• _Parts of the exercise_
[a] Answer these questions from the course description:
(i) What are the three semesters called?
(ii) Which module introduces the components of design process in relation to your own personal practice?
(iii) What does MACD 102 name as the fundamental components to the production of design?
[b] Repeat the part of the course description that begins at the words "Semester 1: Deconstruction" and ends with the words "contemporary communications problem.".

• _Selected extract_
────────

Our priority is to encourage your development by distilling and building your creative voice and ambition. We do so via three semesters, deconstruction, reconstruction and reinvention, with project outcomes mirroring a design process structure.

What you'll do

Semester 1: Deconstruction
- MACD 101: Process
(20 credits)
This module introduces the components of design process in relation to your own personal practice. Through provocation and critical debate you'll reflect on and challenge what you do, seeing how global, experiential and experimental insights can generate the most appropriate process models for a contemporary communications problem.

- MACD 102: Intersections
(20 credits)
This module examines the fundamental components to the production of design: human interaction and collaboration. Whether this interaction is between client and designer, object and user, or experience and emotion, it allows you to experience provocative challenges that hone your own standpoint. You'll learn how social engagement, polar tension or friction can inspire new thinking.

- MACD 103: Boundaries
(20 credits)
This module allows you to take more radical entry points into your understanding of practice; taking project interest into new forms or creating critical design response from more theorised or experimental catalysts.

────────

• _Source material_
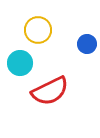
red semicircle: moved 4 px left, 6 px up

────────

• _Outputs in order_
[a]
(i) Deconstruction, reconstruction and reinvention.
(ii) MACD 101: Process.
(iii) Human interaction and collaboration.

[b]
Semester 1: Deconstruction
- MACD 101: Process
(20 credits)
This module introduces the components of design process in relation to your own personal practice. Through provocation and critical debate you'll reflect on and challenge what you do, seeing how global, experiential and experimental insights can generate the most appropriate process models for a contemporary communications problem.